> [About this exercise]
Copy out every line of text in the data below character for character. Leave out the pictures.

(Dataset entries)
=== Begin Enclosure ===

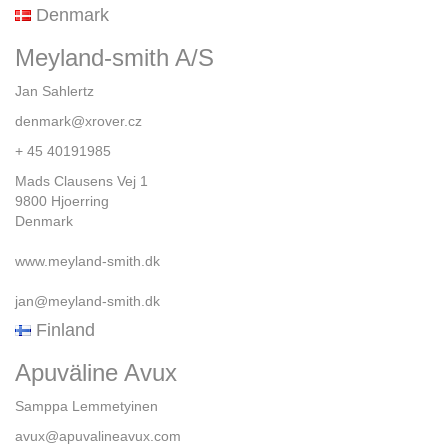
Denmark
Meyland-smith A/S
Jan Sahlertz
denmark@xrover.cz
+ 45 40191985
Mads Clausens Vej 1
9800 Hjoerring
Denmark
www.meyland-smith.dk
jan@meyland-smith.dk
Finland
Apuväline Avux
Samppa Lemmetyinen
avux@apuvalineavux.com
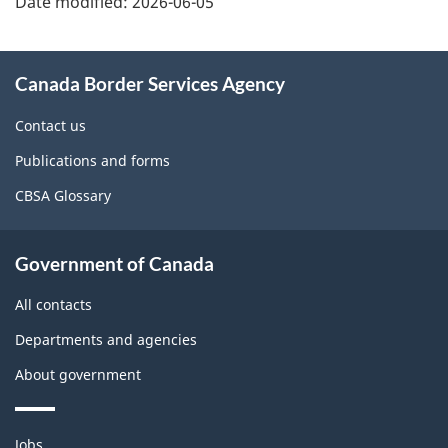
Date modified:
2026-06-05
About
Canada Border Services Agency
this
site
Contact us
Publications and forms
CBSA Glossary
Government of Canada
All contacts
Departments and agencies
About government
Themes
Jobs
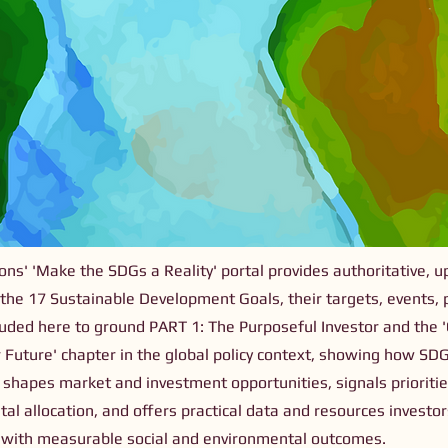
ns' 'Make the SDGs a Reality' portal provides authoritative, u
 the 17 Sustainable Development Goals, their targets, events, 
ncluded here to ground PART 1: The Purposeful Investor and the 'C
 Future' chapter in the global policy context, showing how SD
shapes market and investment opportunities, signals prioritie
tal allocation, and offers practical data and resources investo
s with measurable social and environmental outcomes.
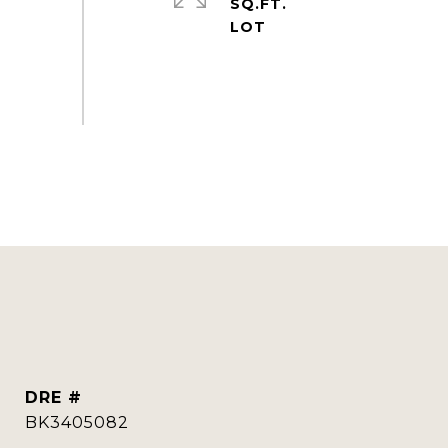
SQ.FT.
DRE #
BK3405082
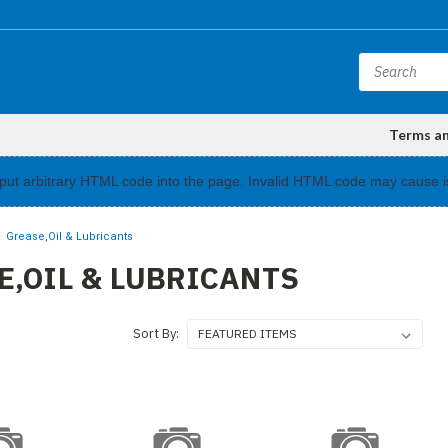
Terms a
input arbitrary HTML code into the page. Invalid HTML code may cause i
Grease,Oil & Lubricants
E,OIL & LUBRICANTS
Sort By:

=== End Enclosure ===

> [Output below]
Denmark
Meyland-smith A/S
Jan Sahlertz
denmark@xrover.cz
+ 45 40191985
Mads Clausens Vej 1
9800 Hjoerring
Denmark
www.meyland-smith.dk
jan@meyland-smith.dk
Finland
Apuväline Avux
Samppa Lemmetyinen
avux@apuvalineavux.com
Date modified:
2026-06-05
About
Canada Border Services Agency
this
site
Contact us
Publications and forms
CBSA Glossary
Government of Canada
All contacts
Departments and agencies
About government
Themes
Jobs
ns' 'Make the SDGs a Reality' portal provides authoritative, u
 the 17 Sustainable Development Goals, their targets, events, 
ncluded here to ground PART 1: The Purposeful Investor and the 'C
 Future' chapter in the global policy context, showing how SD
shapes market and investment opportunities, signals prioritie
tal allocation, and offers practical data and resources investo
s with measurable social and environmental outcomes.
SQ.FT.
DRE #
BK3405082
Terms a
input arbitrary HTML code into the page. Invalid HTML code may cause i
Grease,Oil & Lubricants
E,OIL & LUBRICANTS
Sort By:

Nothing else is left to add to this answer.